[Excerpt to read]:
..............................
This rationale also applies to the marine environment, where seabirds are known to undertake amongst the longest-distance migrations on earth10,11,12. Albatrosses and petrels are large, wide-ranging predators relying extensively on wind to conduct large scale movements during breeding and to maximise flight efficiency13,14. Outside the breeding season they have potential for extensive dispersal10,15, but it remains unclear to what extent they optimise migratory routes. It is likely, for example, that they tailor their migration routes to avoid or utilise particular wind regimes16.

The wandering albatross (Diomedea exulans) is one of the most oceanic of all flying seabirds and has a distribution that includes vast areas of the Southern Ocean. Because its breeding season lasts around a year, birds usually take a sabbatical year between reproductive attempts17, although in some populations, a small proportion of individuals that have reared a chick will breed in the following year18. The few tracking studies published to date support earlier analyses of band recoveries and indicate that during the intervening sabbatical years, birds move variable distances from the foraging grounds around the breeding colony to a range of nonbreeding destinations19,20,21. Nevertheless, the details of this migration, including the variation among individuals and populations, remains poorly documented22. Because of the reliance of albatrosses on wind for efficient flight, it is likely that migratory routes are influenced by wind conditions and especially the strong circumpolar westerly flow13,23. Although they spend the long pre-breeding period foraging over vast distances, wandering albatross chicks almost always return to their colony of origin to breed24. Despite this high philopatry, wandering albatross populations separated by 1000 s of kilometres appear to be genetically homogenous25. This implies that they could have overlapping at-sea distributions, because in other seabirds, genetic divergence often reflects spatial segregation during the nonbreeding period26,27.
..............................
Collected data
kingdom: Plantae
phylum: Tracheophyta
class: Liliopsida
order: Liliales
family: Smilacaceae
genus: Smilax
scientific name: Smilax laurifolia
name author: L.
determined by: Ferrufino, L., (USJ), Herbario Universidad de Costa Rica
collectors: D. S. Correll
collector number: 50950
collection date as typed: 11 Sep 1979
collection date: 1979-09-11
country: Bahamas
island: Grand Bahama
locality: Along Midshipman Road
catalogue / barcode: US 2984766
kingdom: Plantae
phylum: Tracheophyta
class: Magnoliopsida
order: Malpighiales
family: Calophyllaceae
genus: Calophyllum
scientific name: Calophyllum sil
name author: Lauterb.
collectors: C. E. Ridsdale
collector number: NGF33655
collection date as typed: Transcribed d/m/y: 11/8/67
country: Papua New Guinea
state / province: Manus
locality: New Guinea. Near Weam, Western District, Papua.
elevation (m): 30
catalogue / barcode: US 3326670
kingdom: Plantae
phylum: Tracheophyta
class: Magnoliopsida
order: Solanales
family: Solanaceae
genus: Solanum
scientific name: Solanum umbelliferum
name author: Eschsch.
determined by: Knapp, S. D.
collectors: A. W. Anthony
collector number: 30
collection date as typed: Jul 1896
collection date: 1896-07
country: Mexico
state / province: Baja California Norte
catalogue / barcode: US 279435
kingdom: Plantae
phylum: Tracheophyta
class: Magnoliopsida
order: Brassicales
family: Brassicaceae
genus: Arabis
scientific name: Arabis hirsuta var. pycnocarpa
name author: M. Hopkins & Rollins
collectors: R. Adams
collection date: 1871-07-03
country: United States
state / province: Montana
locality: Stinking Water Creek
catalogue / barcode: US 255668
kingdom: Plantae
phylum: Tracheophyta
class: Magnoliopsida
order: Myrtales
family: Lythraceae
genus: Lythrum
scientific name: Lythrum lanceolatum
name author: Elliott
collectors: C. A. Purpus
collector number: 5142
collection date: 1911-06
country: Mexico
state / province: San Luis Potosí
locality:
..............................
[Task instructions]:
a - Answer these questions from the passage on albatross migration.
(i) What do albatrosses and petrels rely on extensively to carry out large-scale movements during breeding?
(ii) Why do wandering albatrosses usually take a sabbatical year between reproductive attempts?
(iii) Where do wandering albatross chicks almost always return to breed?
b - Write a continuation of the passage on albatross migration, starting after its last sentence.

[Responses by task]:
a -
(i) Wind.
(ii) Their breeding season lasts around a year.
(iii) Their colony of origin.

b -
Here we used tracking data from an extensive sample of individuals to examine variation in migratory behavior and distribution during the sabbatical year within and between two genetically-similar populations of wandering albatross that breed 1000 km apart in the western Indian Ocean. Results are discussed in terms of the consequences for fitness.

Results

During the breeding season, wandering albatrosses tracked from Crozet and Kerguelen foraged in waters around the breeding grounds to maximum ranges of c. 3500 km (Fig. 1). When the breeding season ended in November, birds from the two populations dispersed throughout the southern oceans, but core areas were very different between populations (Fig. 1). Overlap between the two populations was low not only in the breeding season, but also during the sabbatical year (Fig. 1). However, within each population, the overlap in feeding zones used during the breeding and sabbatical year was near-complete for birds from Crozet, but minimal for those from Kerguelen birds (Fig. 1).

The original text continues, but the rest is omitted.